[[ EXCERPTED TEXT open ]]

I'm not saying that everything is hunky dory. Gitanos, gypsies (and I've never heard anyone suggest Romany People) get treated badly in tens of ways, there are racists here as there are everywhere, rich people find life much easier than poor people, transexuals get a rough time at school, children are abused by adults, the legal system seems to work better for the rich than the poor, dogs are abandoned in the streets and some donkeys, and sometimes trades unionists, get beaten with sticks. There are prostitutes controlled by evil pimps, there are laws which can be used to limit what I consider to be basic freedoms and builders will sit atop scaffolding dressed in shorts and flip flops and then suggest you pay in cash without the need for VAT. At times the process for getting planning permission or an insurance claim sorted out can seem interminable. I could go on.
I can't pretend that I don't notice the differences. But differences have a way of becoming normal. It's ages since we had to deal with the skein of bureaucracy that we had to deal with when we first got here. Residence documents, identity documents, registering with town halls, this and that piece of paper, new bank accounts, new insurance policies, cars to be bought, phone contracts to be sorted, new power suppliers to be compared, builders to be hired and a hundred more things, right down to recognising bleach in the supermarket, were a challenge at first. Those things came in an avalanche of activity. Nowadays they come along one at a time. It's just as much of a pain in the backside getting a new passport from the British as it is exchanging a driving licence with the Spanish. I'm helping somebody get a document we all call a residencia at the moment. The paperwork isn't particularly complicated but there is lots of detail that's a bit tricky. Just dealing with that one thing reminded me of that deluge of paper at the beginning. It's a miracle anyone survives it. It must be exactly the same for anyone heading for the UK from elsewhere.

[[ EXCERPTED TEXT closed ]]
[[ STORED DATA open ]]

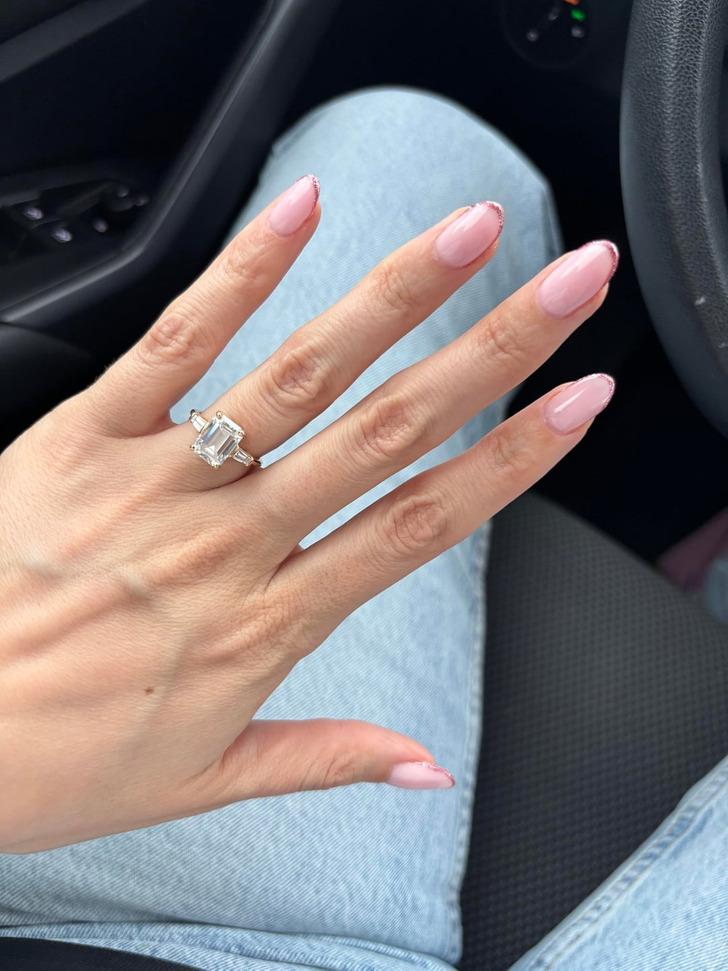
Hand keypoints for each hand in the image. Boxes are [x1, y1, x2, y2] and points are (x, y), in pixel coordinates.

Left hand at [0, 175, 616, 853]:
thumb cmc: (52, 759)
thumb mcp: (204, 780)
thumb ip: (326, 757)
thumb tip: (423, 768)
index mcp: (268, 621)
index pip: (421, 524)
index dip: (513, 459)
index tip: (576, 405)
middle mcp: (230, 539)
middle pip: (388, 428)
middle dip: (495, 349)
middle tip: (566, 286)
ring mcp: (161, 478)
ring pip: (300, 373)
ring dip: (395, 296)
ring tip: (465, 235)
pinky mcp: (86, 434)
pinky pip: (175, 340)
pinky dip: (240, 271)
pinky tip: (300, 213)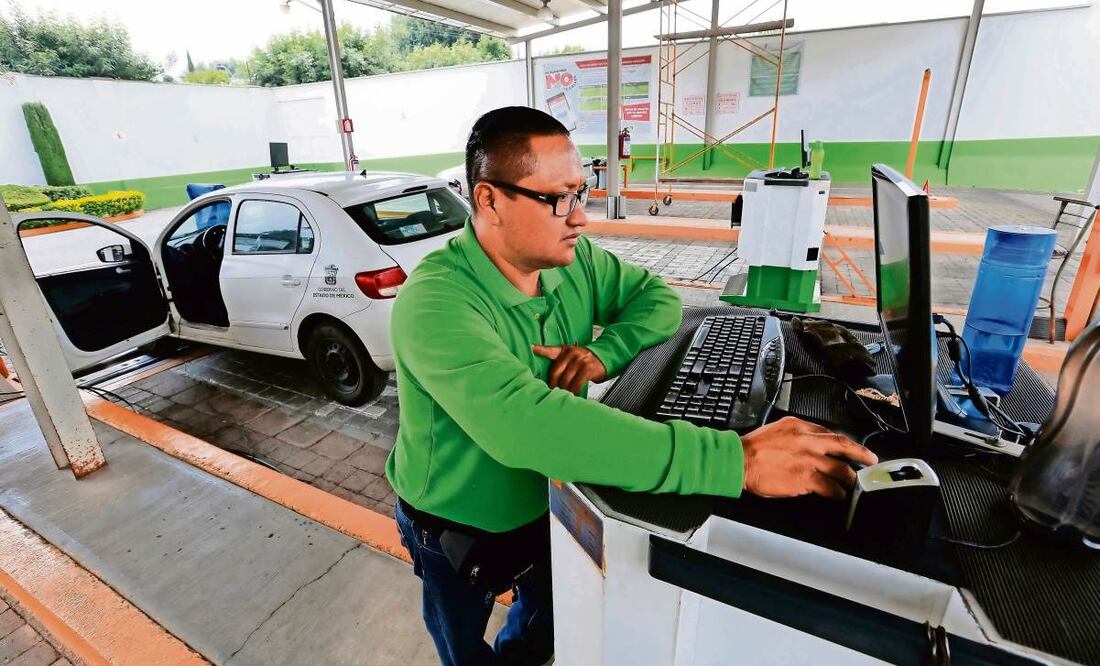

[[ STORED DATA closed ]]

■ **PROBLEM REQUIREMENTS**
Echo the stretch of the text on life in Spain from "I'm not saying" through "could go on.".

■ **SOLVED PROBLEM**
I'm not saying that everything is hunky dory. Gitanos, gypsies (and I've never heard anyone suggest Romany People) get treated badly in tens of ways, there are racists here as there are everywhere, rich people find life much easier than poor people, transexuals get a rough time at school, children are abused by adults, the legal system seems to work better for the rich than the poor, dogs are abandoned in the streets and some donkeys, and sometimes trades unionists, get beaten with sticks. There are prostitutes controlled by evil pimps, there are laws which can be used to limit what I consider to be basic freedoms and builders will sit atop scaffolding dressed in shorts and flip flops and then suggest you pay in cash without the need for VAT. At times the process for getting planning permission or an insurance claim sorted out can seem interminable. I could go on.